[XXXIII]
vele jaren geleden verscheen in de kranten het bericht dat iemand, of iets, in de Verenigde Staten het initiatief genomen had tot de oprichting van een Pantheon der Mensheid, waarin voor de allergrootsten uit de wereldgeschiedenis een reeks passende monumenten zou verrijzen. Voor Nederland, heette het, had men daarbij aan een drietal vertegenwoordigende figuren gedacht: aan Rembrandt, Spinoza en Grotius. De veel bescheidener doelstelling van dit boekje maakt het helaas onmogelijk, zonder scheeftrekking van verhoudingen, deze alle drie erin onder te brengen; Spinoza kunnen wij nog aan het eind binnensmokkelen, maar Grotius moest afvallen. Rest dus als representant bij uitstek van de gouden eeuw der Nederlandse beschaving Rembrandt, hiernaast afgebeeld in een zelfportret, hem voorstellend in zijn werkplunje, [‘sooals hij in syn schilderkamer gekleet was’], in de kracht van zijn leven, nog geen vijftig jaar oud. Deze tekening bevindt zich, met nog vele andere schatten, in het Amsterdamse Rembrandthuis, een klein museum, waarvan wij ons wel eens afgevraagd hebben, voor hoeveel Nederlanders méér het de dubbel-gesterde bedevaartplaats in hun reisgids ware geweest, als het maar in het buitenland had gestaan, nu bezoeken het vrijwel uitsluitend vreemdelingen! Wij hadden natuurlijk een schilderij, of een ets kunnen kiezen; toevallig viel ons oog weer eens op deze tekening, een van de naar schatting tweeduizend, door de meester nagelaten, een ‘chaos vol oneindige afwisseling’ [Schmidt-Degener], vrucht van een talent dat een Fransman wel eens gekarakteriseerd heeft als ‘une infinité de pensées dessinées’, een oneindigheid van getekende gedachten. In beide aanhalingen staat het woord oneindig.

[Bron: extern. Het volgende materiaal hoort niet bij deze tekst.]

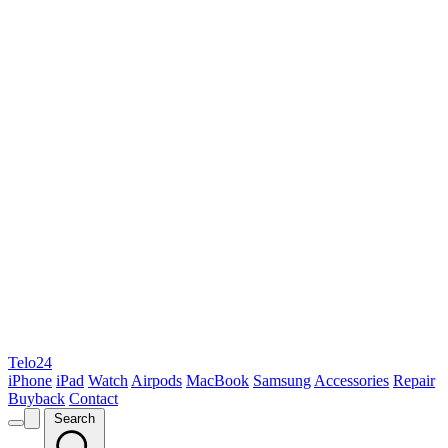
Telo24
iPhone
iPad
Watch
Airpods
MacBook
Samsung
Accessories
Repair
Buyback
Contact
Search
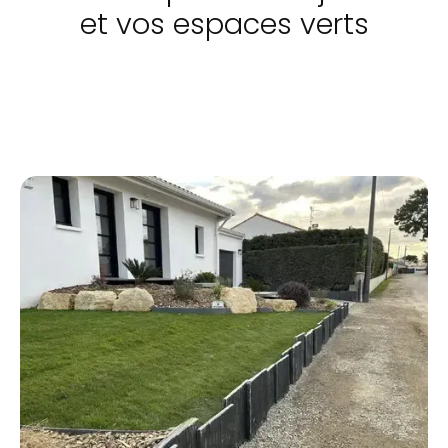
et vos espaces verts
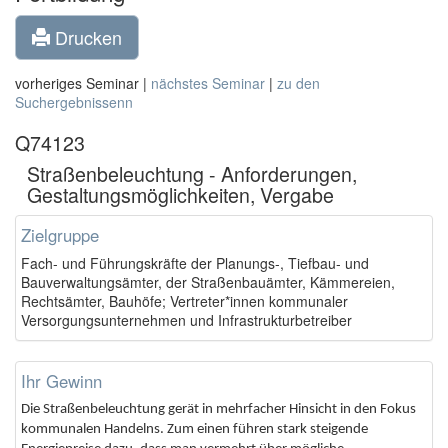
Drucken
vorheriges Seminar |
nächstes Seminar
|
zu den
Suchergebnissenn
Q74123
Straßenbeleuchtung - Anforderungen,
Gestaltungsmöglichkeiten, Vergabe
Zielgruppe
Fach- und Führungskräfte der Planungs-, Tiefbau- und
Bauverwaltungsämter, der Straßenbauämter, Kämmereien,
Rechtsämter, Bauhöfe; Vertreter*innen kommunaler
Versorgungsunternehmen und Infrastrukturbetreiber
Ihr Gewinn
Die Straßenbeleuchtung gerät in mehrfacher Hinsicht in den Fokus
kommunalen Handelns. Zum einen führen stark steigende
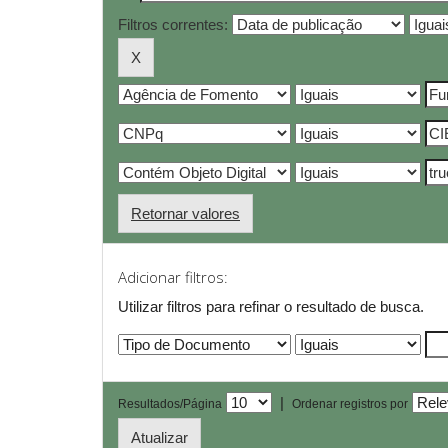
Filtros correntes:
Retornar valores
Adicionar filtros:
Utilizar filtros para refinar o resultado de busca.
|
Resultados/Página
Ordenar registros por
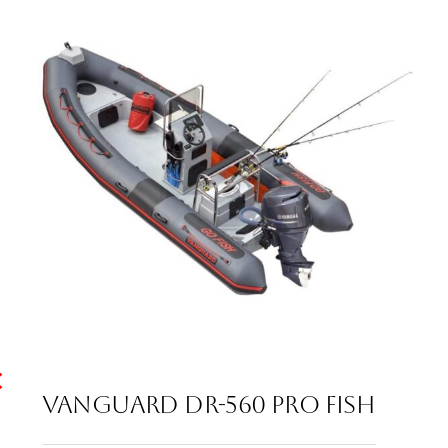
€
VANGUARD DR-560 PRO FISH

Men bekijke even rustig deze tekening. Mag men zeggen: een minimum aan uitdrukkingsmogelijkheden, een maximum aan uitdrukkingskracht? En wat betekent dat laatste anders dan de, ook in het alledaagse, het simpelste, bereikte maximale verkondiging van waarden en waarheid?
Zelden zijn zij zo onbewimpeld, zo krachtig en zo verheven verkondigd in de Europese geschiedenis als door Rembrandt, een Nederlandse, een Leidse molenaarszoon uit de zeventiende eeuw. Zijn huis stond - en staat - in de Amsterdamse Jodenbreestraat.